= Tina Cordova =

American businesswoman and activist

Tina Cordova (born 1959) is a New Mexican businesswoman and activist. She was named New Mexico Small Business Person of the Year in 2000. Around the same time she was diagnosed with thyroid cancer, and she became more aware of the unusually high incidence of cancers and death among friends and family in her community of Tularosa, New Mexico due to their proximity to the Trinity test site. In 2005, she co-founded the Tularosa Basin Downwinders Consortium to seek a federal apology and compensation for those with illnesses and cancers resulting from radiation exposure due to the Trinity test. She is the subject of the documentary film First We Bombed New Mexico.

==Early life and education==
Cordova was born in 1959 and reared in Tularosa, New Mexico. She is the daughter of Tony Cordova, who managed a grocery store, and Rosalie Cordova, who stayed at home to raise four children before entering the property appraisal business. She is the oldest of her four siblings. In 1977, she graduated valedictorian of Tularosa High School and earned a Bachelor's degree (1981) and a Master of Science degree (1983) in biology from New Mexico Highlands University.
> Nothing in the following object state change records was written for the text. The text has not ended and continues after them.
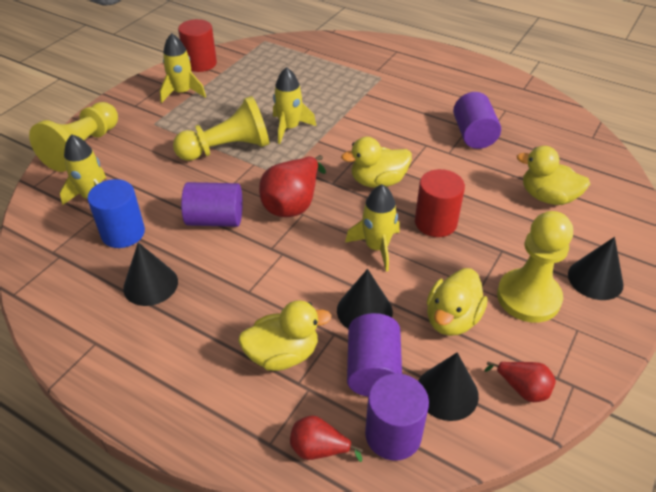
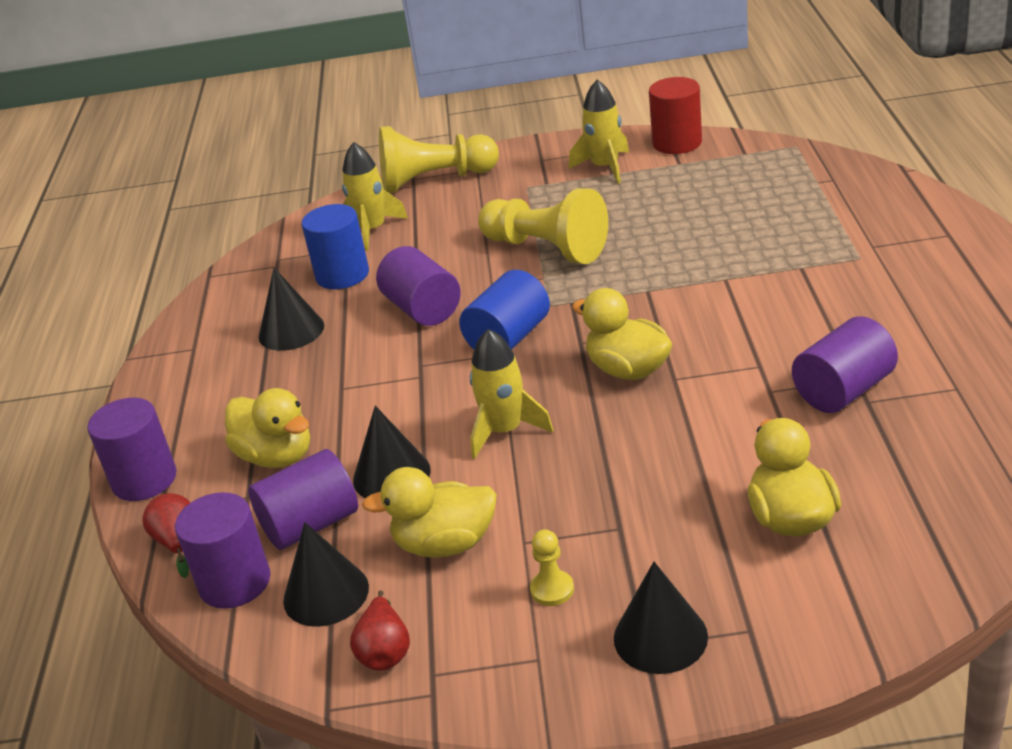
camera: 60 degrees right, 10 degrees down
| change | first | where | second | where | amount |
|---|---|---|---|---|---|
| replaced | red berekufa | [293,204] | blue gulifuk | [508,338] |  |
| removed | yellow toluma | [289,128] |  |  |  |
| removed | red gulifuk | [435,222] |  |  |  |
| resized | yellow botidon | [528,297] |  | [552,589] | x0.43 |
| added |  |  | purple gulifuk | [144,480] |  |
She attended University of New Mexico medical school from 1983 to 1986 but left to support her son as a single mother. She worked as a waitress and discovered that she enjoyed the business environment.

==Business career==
In 1990, she co-founded Queston Construction in Albuquerque, New Mexico, which grew from $50,000 in sales and two full-time employees to $2.5 million in sales and 26 employees by 1998, at which time it was named among the Fastest Growing 100 Hispanic-owned businesses in the United States by Hispano Business. In 1999, she received the Adelante Female Small Business Owner award from Hispanic Magazine and the following year was named New Mexico Small Business Person of the Year. Hispanic Magazine also named her as a Top 100 Entrepreneur in 2001.
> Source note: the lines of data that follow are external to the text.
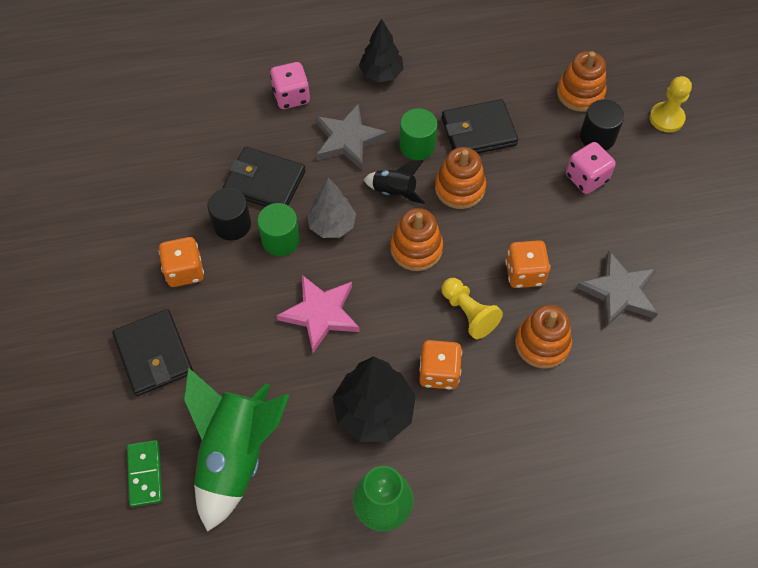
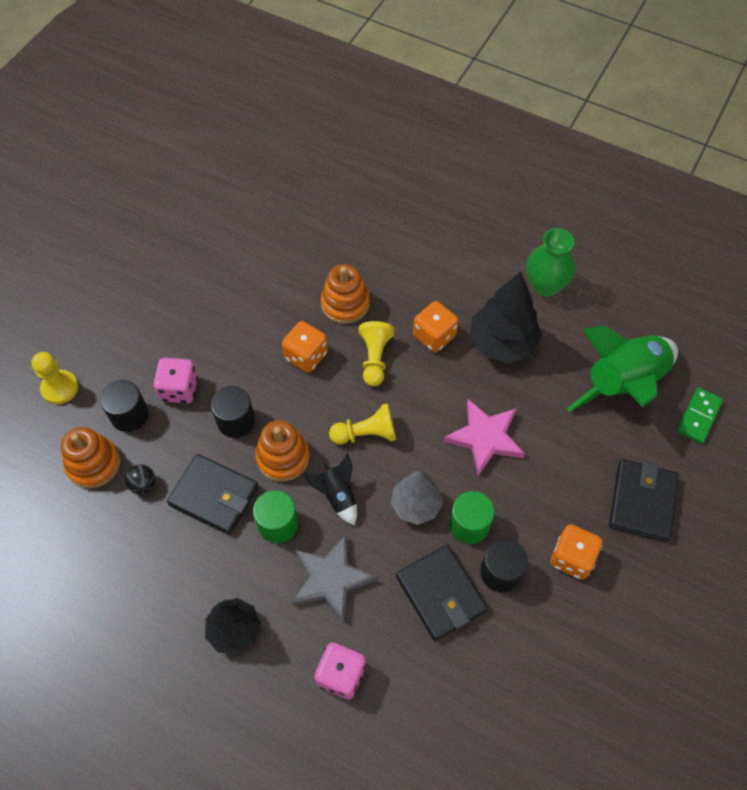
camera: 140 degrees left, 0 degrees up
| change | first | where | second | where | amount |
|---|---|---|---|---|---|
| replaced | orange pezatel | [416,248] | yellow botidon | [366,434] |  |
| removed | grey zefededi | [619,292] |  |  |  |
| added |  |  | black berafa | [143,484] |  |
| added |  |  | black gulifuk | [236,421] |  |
==Cancer from radiation exposure==
In 1998, the year Cordova was recognized for her success in business, she was diagnosed with thyroid cancer. Her doctor asked if she'd been exposed to high levels of radiation, and she knew the exposure likely came from having grown up in a town which had radioactive fallout from atomic bomb tests. Her father and multiple other family members died from cancer. Her grandmother had told stories about the day in 1945 about the ash that fell from the sky after the Trinity nuclear test. Family members recalled people collecting glassy green rocks from the crater resulting from the test. From her education, Cordova understood that fallout from the Trinity nuclear test likely led to her family and community members' cancers and early deaths.
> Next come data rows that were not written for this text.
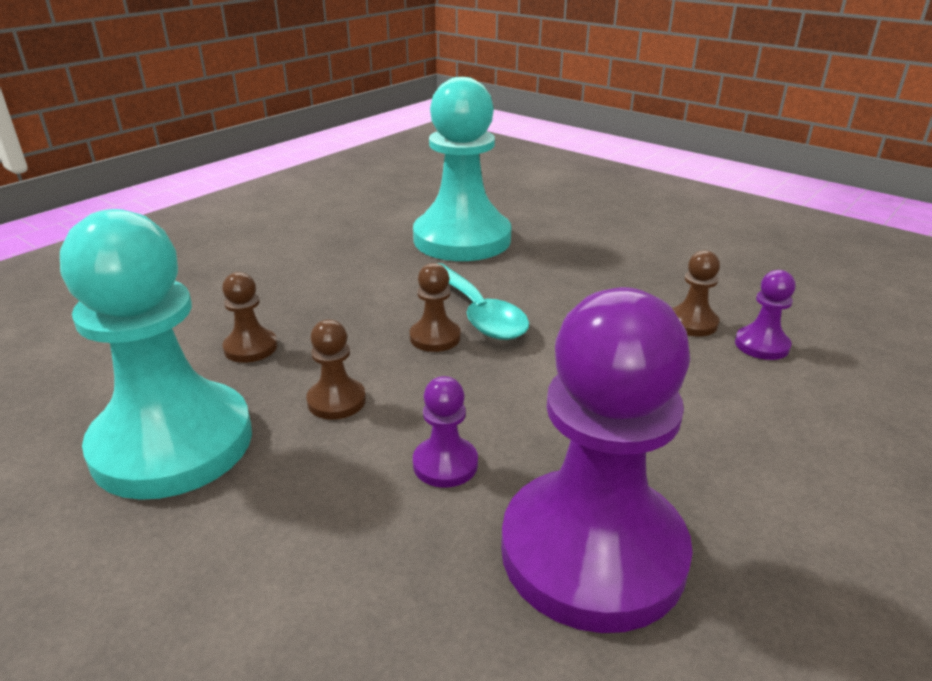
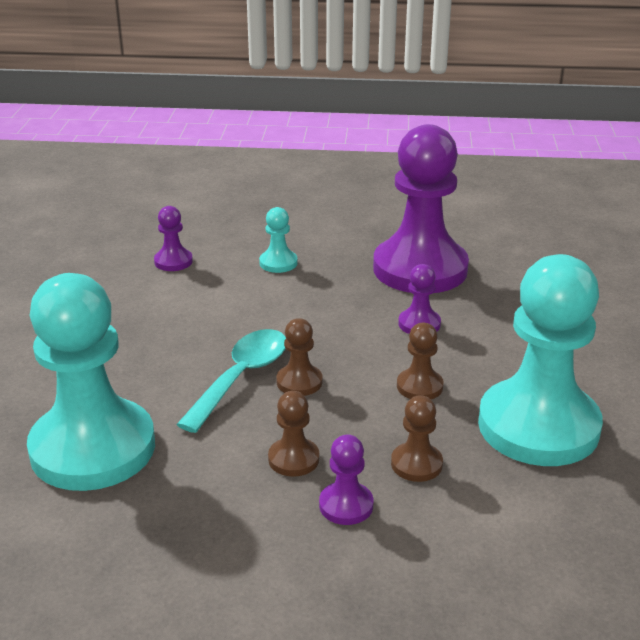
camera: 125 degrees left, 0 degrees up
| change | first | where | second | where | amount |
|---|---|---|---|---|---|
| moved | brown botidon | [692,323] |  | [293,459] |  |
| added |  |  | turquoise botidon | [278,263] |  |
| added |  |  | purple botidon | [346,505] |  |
==Advocacy for New Mexico's inclusion in RECA==
In 2005 she and Fred Tyler founded the Tularosa Basin Downwinders Consortium, to advocate for benefits for New Mexicans harmed by the 1945 detonation. Downwinders in Nevada, Utah and Arizona had been able to receive federal compensation for the health problems they suffered after the nuclear detonations at the Nevada Test Site. Cordova pointed out that the government failed to monitor the effects of the Trinity test fallout at the time and in the decades that followed and thus should receive federal compensation. She obtained health surveys and collected stories from New Mexicans affected by radiation fallout, wrote columns in the Albuquerque Journal starting in 2010, encouraged people to call and write their congress members, and organized protests outside the gates of the Trinity Site.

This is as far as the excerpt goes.